◆ Text data extracted from pages
══════

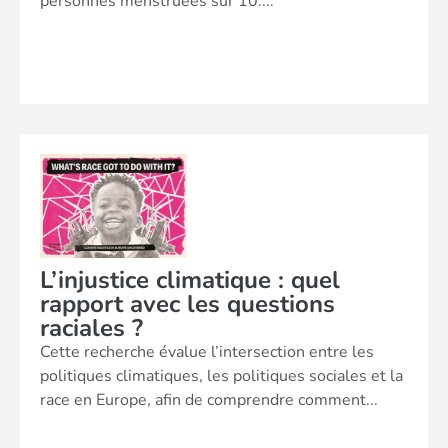
personnes menstruées sur 10....
L’injustice climatique : quel
rapport avec les questions
raciales ?
Cette recherche évalue l’intersection entre les
politiques climatiques, les politiques sociales et la
race en Europe, afin de comprendre comment...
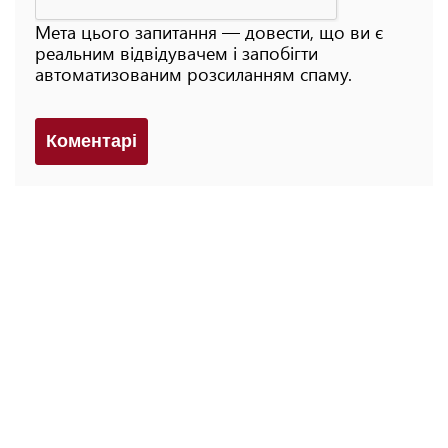
Мета цього запитання — довести, що ви є
реальним відвідувачем і запобігти
автоматизованим розсиланням спаму.
Коментарi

══════

◆ Exercise requirements
Edit the text of all the rows by changing "recherche" to "étude", keeping every other line as it is, and leave the pictures out of your answer.

◆ Task response
personnes menstruées sur 10....
L’injustice climatique : quel
rapport avec les questions
raciales ?
Cette étude évalue l’intersection entre les
politiques climatiques, les politiques sociales et la
race en Europe, afin de comprendre comment...
Мета цього запитання — довести, що ви є
реальним відвідувачем і запобігти
автоматизованим розсиланням спаму.
Коментарi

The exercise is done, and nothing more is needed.